start Provided data
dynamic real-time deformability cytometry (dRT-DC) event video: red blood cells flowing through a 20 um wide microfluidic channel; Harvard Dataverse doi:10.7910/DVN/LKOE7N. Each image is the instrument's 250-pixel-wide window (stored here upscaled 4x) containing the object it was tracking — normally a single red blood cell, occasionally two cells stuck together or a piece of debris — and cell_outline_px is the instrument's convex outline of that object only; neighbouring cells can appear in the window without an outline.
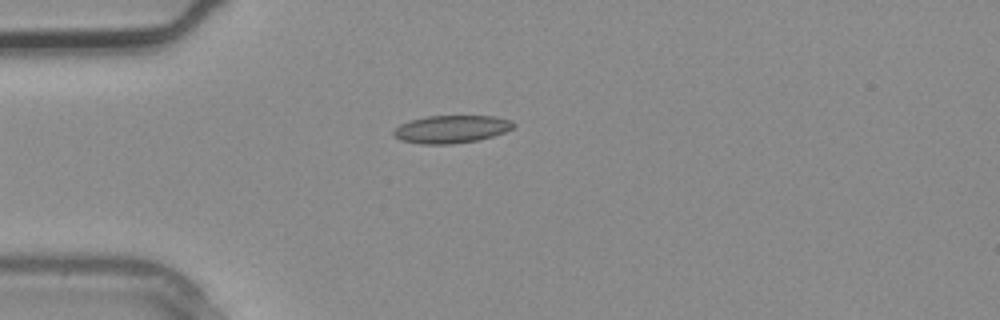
{"species": "common noctule bat (a hibernating species)", "species_latin": "Nyctalus noctula", "temperature_condition": "warm", "stored_images_in_passage": 3, "camera_frame_rate_fps": 3000, "um_per_image_px": 0.085, "animal": {"sex": "male", "body_mass_g": 20.4}, "frame": {"image": 1, "passage_image": 3, "time_ms": 0.667, "image_size_px": [1000, 320], "cell_outline_px": [[516, 124], [512, 128], [504, 132], [492, 136], [476, 140], [452, 144], [420, 144], [400, 140], [392, 136], [392, 132], [400, 124], [412, 120], [428, 116], [496, 116], [512, 120]], "centroid_in_image_um": [38.35, 10.98], "position_along_channel_um": 46.6, "area_um2": 19.36}}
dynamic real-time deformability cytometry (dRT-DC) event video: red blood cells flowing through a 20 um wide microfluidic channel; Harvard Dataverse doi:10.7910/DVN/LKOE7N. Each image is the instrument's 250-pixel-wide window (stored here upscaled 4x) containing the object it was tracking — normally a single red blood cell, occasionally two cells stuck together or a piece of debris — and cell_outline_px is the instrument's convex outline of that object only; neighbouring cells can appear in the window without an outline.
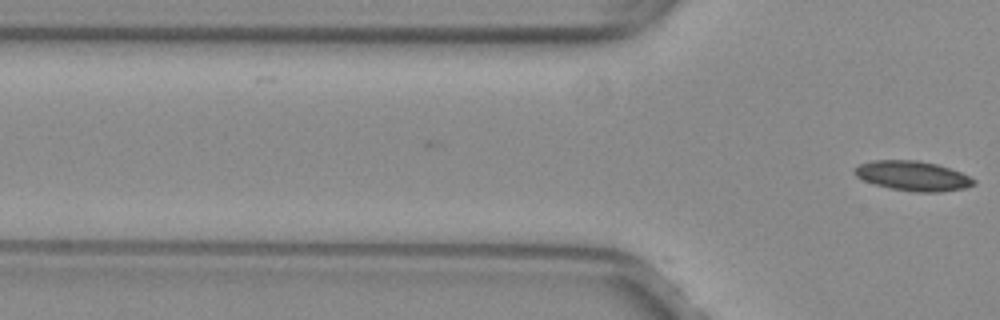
{"species": "common noctule bat (a hibernating species)", "species_latin": "Nyctalus noctula", "temperature_condition": "warm", "stored_images_in_passage": 15, "camera_frame_rate_fps": 3000, "um_per_image_px": 0.085, "animal": {"sex": "female", "body_mass_g": 29.2, "forearm_length_mm": 56.3}, "frame": {"image": 1, "passage_image": 15, "time_ms": 4.667, "image_size_px": [1000, 320], "cell_outline_px": [[976, 184], [964, 188], [940, 192], [916, 192], [892, 188], [876, 184], [864, 180], [856, 176], [852, 172], [852, 168], [860, 164], [872, 160], [916, 160], [936, 164], [960, 172], [976, 180]], "centroid_in_image_um": [77.56, 14.94], "position_along_channel_um": 48.2, "area_um2": 20.52}}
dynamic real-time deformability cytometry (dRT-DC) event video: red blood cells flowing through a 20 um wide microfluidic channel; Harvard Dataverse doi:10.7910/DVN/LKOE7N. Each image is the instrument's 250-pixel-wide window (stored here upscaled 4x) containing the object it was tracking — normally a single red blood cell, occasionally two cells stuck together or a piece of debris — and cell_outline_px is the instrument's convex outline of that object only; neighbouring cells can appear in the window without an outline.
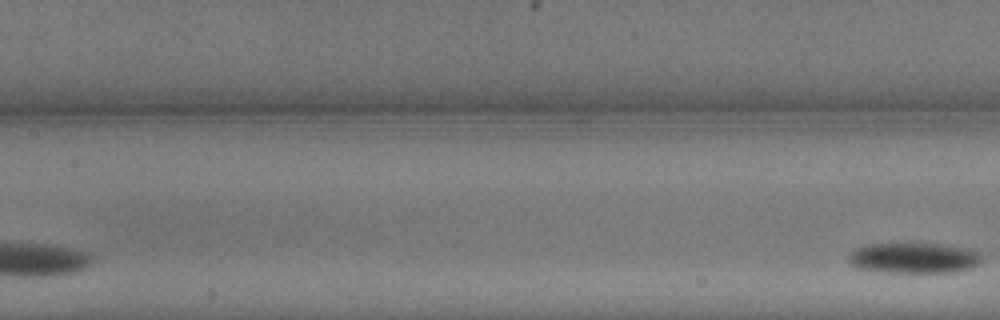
{"species": "common noctule bat (a hibernating species)", "species_latin": "Nyctalus noctula", "temperature_condition": "warm", "stored_images_in_passage": 7, "segment_of_instrument_passage": [2, 2], "camera_frame_rate_fps": 3000, "um_per_image_px": 0.085, "animal": {"sex": "male", "body_mass_g": 13.3}, "frame": {"image": 1, "passage_image": 7, "time_ms": 2.0, "image_size_px": [1000, 320], "cell_outline_px": [[984, 260], [972, 268], [952, 272], [884, 272], [852, 268], [848, 264], [848, 256], [856, 248], [868, 244], [944, 244], [968, 248], [984, 252]], "centroid_in_image_um": [77.72, 21.93], "position_along_channel_um": 129.7, "area_um2": 24.22}}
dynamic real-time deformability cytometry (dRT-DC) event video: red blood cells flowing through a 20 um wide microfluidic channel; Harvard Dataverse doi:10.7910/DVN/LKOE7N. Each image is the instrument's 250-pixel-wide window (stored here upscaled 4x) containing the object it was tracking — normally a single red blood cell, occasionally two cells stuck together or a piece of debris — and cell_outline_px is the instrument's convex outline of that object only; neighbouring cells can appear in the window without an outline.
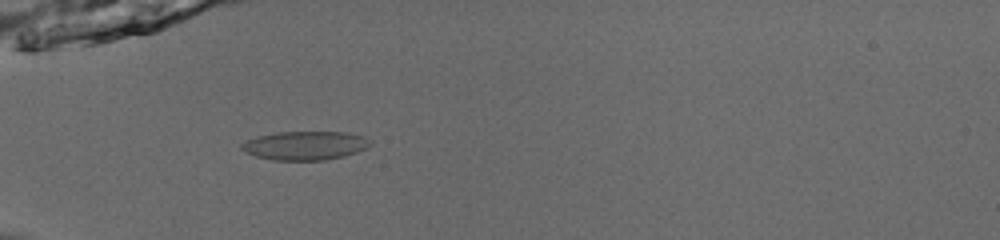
{"species": "common noctule bat (a hibernating species)", "species_latin": "Nyctalus noctula", "temperature_condition": "room temperature", "stored_images_in_passage": 43, "camera_frame_rate_fps": 3000, "um_per_image_px": 0.085, "animal": {"sex": "male", "body_mass_g": 13.0, "forearm_length_mm": 53.1}, "frame": {"image": 1, "passage_image": 9, "time_ms": 2.667, "image_size_px": [1000, 240], "cell_outline_px": [[372, 144], [368, 148], [344, 156], [324, 160], [272, 160], [256, 156], [244, 152], [240, 148], [240, 144], [256, 136], [276, 132], [348, 132], [364, 136], [372, 140]], "centroid_in_image_um": [25.95, 12.36], "position_along_channel_um": 59.0, "area_um2": 21.79}}
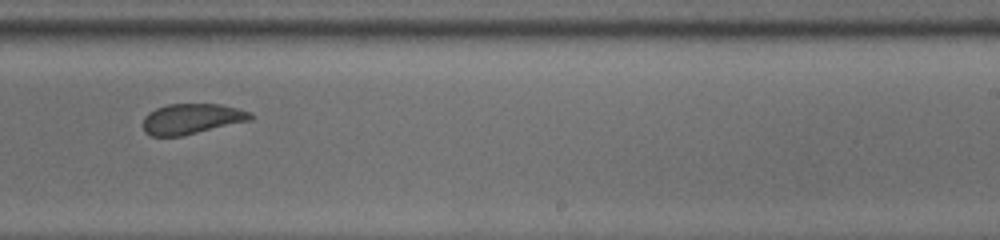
{"frame": {"image": 2, "passage_image": 26, "time_ms": 8.333, "image_size_px": [1000, 240], "cell_outline_px": [[256, 116], [252, 120], [184, 136], [152, 136], [144, 132], [144, 116], [148, 112], [156, 108], [168, 104], [220, 104], [252, 112]], "centroid_in_image_um": [16.33, 10.1], "position_along_channel_um": 272.7, "area_um2": 19.31}}
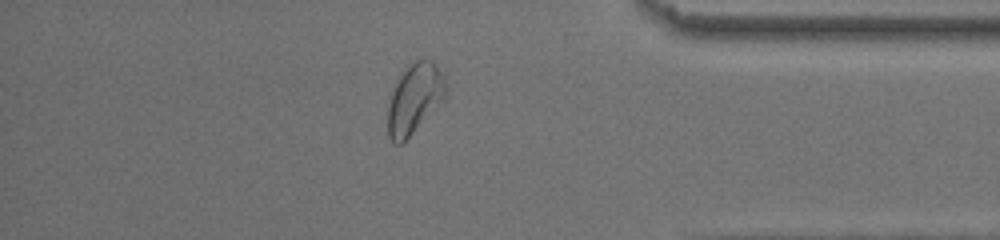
{"frame": {"image": 3, "passage_image": 37, "time_ms": 12.0, "image_size_px": [1000, 240], "cell_outline_px": [[444, 100], [404, 144], [392, 144], [388, 136], [388, 108], [396, 76], [412, 60], [432, 60], [444, 76]], "centroid_in_image_um": [35.19, 8.41], "position_along_channel_um": 400.0, "area_um2": 24.04}, "authors_computed_cell_mechanics": {"area_um2": 20.7502, "velocity_mm_per_s": 3.9245, "shape_relaxation_time_tau1_ms": 4.6377, "shape_relaxation_time_tau2_ms": 1.3426, "deformation_change_tau1": 0.0993, "deformation_change_tau2": 0.0563}}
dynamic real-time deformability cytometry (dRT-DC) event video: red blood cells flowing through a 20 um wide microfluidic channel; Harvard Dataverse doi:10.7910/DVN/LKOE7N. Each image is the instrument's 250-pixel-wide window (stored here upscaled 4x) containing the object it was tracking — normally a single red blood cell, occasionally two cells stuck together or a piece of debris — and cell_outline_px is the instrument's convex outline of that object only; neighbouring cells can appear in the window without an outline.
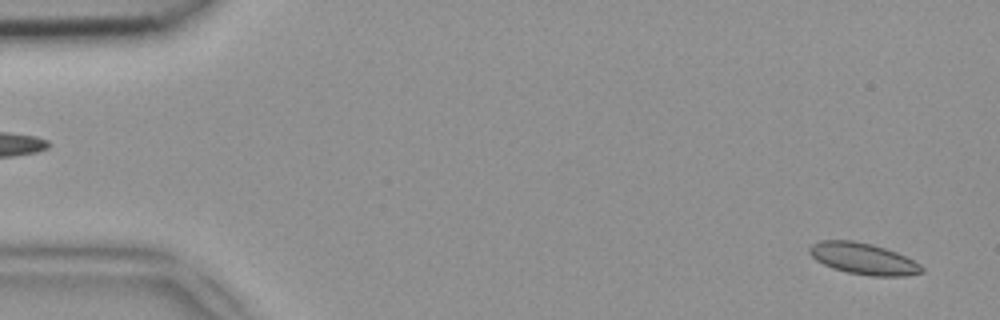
{"species": "common noctule bat (a hibernating species)", "species_latin": "Nyctalus noctula", "temperature_condition": "room temperature", "stored_images_in_passage": 49, "camera_frame_rate_fps": 3000, "um_per_image_px": 0.085, "animal": {"sex": "female", "body_mass_g": 18.4}, "frame": {"image": 1, "passage_image": 2, "time_ms": 0.333, "image_size_px": [1000, 320], "cell_outline_px": [[924, 272], [904, 276], [868, 276], [848, 272], [832, 268], [816, 260], [808, 252], [808, 248], [812, 244], [820, 240], [852, 240], [872, 244], [896, 252], [920, 264], [924, 268]], "centroid_in_image_um": [73.36, 21.99], "position_along_channel_um": 11.6, "area_um2": 20.52}}
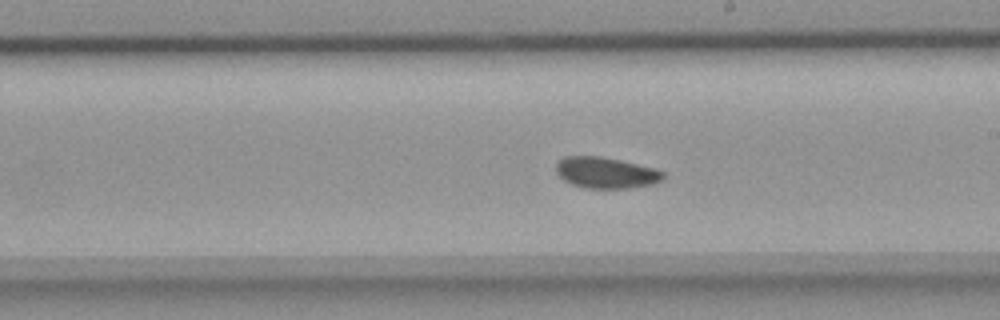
{"frame": {"image": 2, "passage_image": 28, "time_ms": 9.0, "image_size_px": [1000, 320], "cell_outline_px": [[664, 180], [652, 184], [628, 188], [584, 188], [572, 184], [564, 180], [556, 172], [556, 164], [564, 156], [600, 156], [620, 160], [656, 168], [664, 172]], "centroid_in_image_um": [51.52, 14.68], "position_along_channel_um": 237.5, "area_um2": 19.48}}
end Provided data
Extract the text of all the records above verbatim, excluding pictures.

● **Solution to the problem**:
dynamic real-time deformability cytometry (dRT-DC) event video: red blood cells flowing through a 20 um wide microfluidic channel; Harvard Dataverse doi:10.7910/DVN/LKOE7N. Each image is the instrument's 250-pixel-wide window (stored here upscaled 4x) containing the object it was tracking — normally a single red blood cell, occasionally two cells stuck together or a piece of debris — and cell_outline_px is the instrument's convex outline of that object only; neighbouring cells can appear in the window without an outline.
{"species": "common noctule bat (a hibernating species)", "species_latin": "Nyctalus noctula", "temperature_condition": "warm", "stored_images_in_passage": 3, "camera_frame_rate_fps": 3000, "um_per_image_px": 0.085, "animal": {"sex": "male", "body_mass_g": 20.4}, "frame": {"image": 1, "passage_image": 3, "time_ms": 0.667, "image_size_px": [1000, 320], "cell_outline_px": [[516, 124], [512, 128], [504, 132], [492, 136], [476, 140], [452, 144], [420, 144], [400, 140], [392, 136], [392, 132], [400, 124], [412, 120], [428, 116], [496, 116], [512, 120]], "centroid_in_image_um": [38.35, 10.98], "position_along_channel_um": 46.6, "area_um2": 19.36}}
dynamic real-time deformability cytometry (dRT-DC) event video: red blood cells flowing through a 20 um wide microfluidic channel; Harvard Dataverse doi:10.7910/DVN/LKOE7N. Each image is the instrument's 250-pixel-wide window (stored here upscaled 4x) containing the object it was tracking — normally a single red blood cell, occasionally two cells stuck together or a piece of debris — and cell_outline_px is the instrument's convex outline of that object only; neighbouring cells can appear in the window without an outline.
{"species": "common noctule bat (a hibernating species)", "species_latin": "Nyctalus noctula", "temperature_condition": "warm", "stored_images_in_passage": 15, "camera_frame_rate_fps": 3000, "um_per_image_px": 0.085, "animal": {"sex": "female", "body_mass_g": 29.2, "forearm_length_mm": 56.3}, "frame": {"image": 1, "passage_image": 15, "time_ms": 4.667, "image_size_px": [1000, 320], "cell_outline_px": [[976, 184], [964, 188], [940, 192], [916, 192], [892, 188], [876, 184], [864, 180], [856, 176], [852, 172], [852, 168], [860, 164], [872, 160], [916, 160], [936, 164], [960, 172], [976, 180]], "centroid_in_image_um": [77.56, 14.94], "position_along_channel_um": 48.2, "area_um2": 20.52}}
dynamic real-time deformability cytometry (dRT-DC) event video: red blood cells flowing through a 20 um wide microfluidic channel; Harvard Dataverse doi:10.7910/DVN/LKOE7N. Each image is the instrument's 250-pixel-wide window (stored here upscaled 4x) containing the object it was tracking — normally a single red blood cell, occasionally two cells stuck together or a piece of debris — and cell_outline_px is the instrument's convex outline of that object only; neighbouring cells can appear in the window without an outline.
{"species": "common noctule bat (a hibernating species)", "species_latin": "Nyctalus noctula", "temperature_condition": "warm", "stored_images_in_passage": 7, "segment_of_instrument_passage": [2, 2], "camera_frame_rate_fps": 3000, "um_per_image_px": 0.085, "animal": {"sex": "male", "body_mass_g": 13.3}, "frame": {"image": 1, "passage_image": 7, "time_ms": 2.0, "image_size_px": [1000, 320], "cell_outline_px": [[984, 260], [972, 268], [952, 272], [884, 272], [852, 268], [848, 264], [848, 256], [856, 248], [868, 244], [944, 244], [968, 248], [984, 252]], "centroid_in_image_um": [77.72, 21.93], "position_along_channel_um": 129.7, "area_um2": 24.22}}
dynamic real-time deformability cytometry (dRT-DC) event video: red blood cells flowing through a 20 um wide microfluidic channel; Harvard Dataverse doi:10.7910/DVN/LKOE7N. Each image is the instrument's 250-pixel-wide window (stored here upscaled 4x) containing the object it was tracking — normally a single red blood cell, occasionally two cells stuck together or a piece of debris — and cell_outline_px is the instrument's convex outline of that object only; neighbouring cells can appear in the window without an outline.
{"species": "common noctule bat (a hibernating species)", "species_latin": "Nyctalus noctula", "temperature_condition": "room temperature", "stored_images_in_passage": 43, "camera_frame_rate_fps": 3000, "um_per_image_px": 0.085, "animal": {"sex": "male", "body_mass_g": 13.0, "forearm_length_mm": 53.1}, "frame": {"image": 1, "passage_image": 9, "time_ms": 2.667, "image_size_px": [1000, 240], "cell_outline_px": [[372, 144], [368, 148], [344, 156], [324, 160], [272, 160], [256, 156], [244, 152], [240, 148], [240, 144], [256, 136], [276, 132], [348, 132], [364, 136], [372, 140]], "centroid_in_image_um": [25.95, 12.36], "position_along_channel_um": 59.0, "area_um2": 21.79}}
{"frame": {"image": 2, "passage_image": 26, "time_ms": 8.333, "image_size_px": [1000, 240], "cell_outline_px": [[256, 116], [252, 120], [184, 136], [152, 136], [144, 132], [144, 116], [148, 112], [156, 108], [168, 104], [220, 104], [252, 112]], "centroid_in_image_um": [16.33, 10.1], "position_along_channel_um": 272.7, "area_um2": 19.31}}
{"frame": {"image": 3, "passage_image": 37, "time_ms": 12.0, "image_size_px": [1000, 240], "cell_outline_px": [[444, 100], [404, 144], [392, 144], [388, 136], [388, 108], [396, 76], [412, 60], [432, 60], [444, 76]], "centroid_in_image_um": [35.19, 8.41], "position_along_channel_um": 400.0, "area_um2": 24.04}, "authors_computed_cell_mechanics": {"area_um2": 20.7502, "velocity_mm_per_s": 3.9245, "shape_relaxation_time_tau1_ms": 4.6377, "shape_relaxation_time_tau2_ms": 1.3426, "deformation_change_tau1": 0.0993, "deformation_change_tau2": 0.0563}}
dynamic real-time deformability cytometry (dRT-DC) event video: red blood cells flowing through a 20 um wide microfluidic channel; Harvard Dataverse doi:10.7910/DVN/LKOE7N. Each image is the instrument's 250-pixel-wide window (stored here upscaled 4x) containing the object it was tracking — normally a single red blood cell, occasionally two cells stuck together or a piece of debris — and cell_outline_px is the instrument's convex outline of that object only; neighbouring cells can appear in the window without an outline.
{"species": "common noctule bat (a hibernating species)", "species_latin": "Nyctalus noctula", "temperature_condition": "room temperature", "stored_images_in_passage": 49, "camera_frame_rate_fps": 3000, "um_per_image_px": 0.085, "animal": {"sex": "female", "body_mass_g": 18.4}, "frame": {"image": 1, "passage_image": 2, "time_ms": 0.333, "image_size_px": [1000, 320], "cell_outline_px": [[924, 272], [904, 276], [868, 276], [848, 272], [832, 268], [816, 260], [808, 252], [808, 248], [812, 244], [820, 240], [852, 240], [872, 244], [896, 252], [920, 264], [924, 268]], "centroid_in_image_um": [73.36, 21.99], "position_along_channel_um": 11.6, "area_um2": 20.52}}
{"frame": {"image": 2, "passage_image": 28, "time_ms": 9.0, "image_size_px": [1000, 320], "cell_outline_px": [[664, 180], [652, 184], [628, 188], [584, 188], [572, 184], [564, 180], [556, 172], [556, 164], [564, 156], [600, 156], [620, 160], [656, 168], [664, 172]], "centroid_in_image_um": [51.52, 14.68], "position_along_channel_um": 237.5, "area_um2": 19.48}}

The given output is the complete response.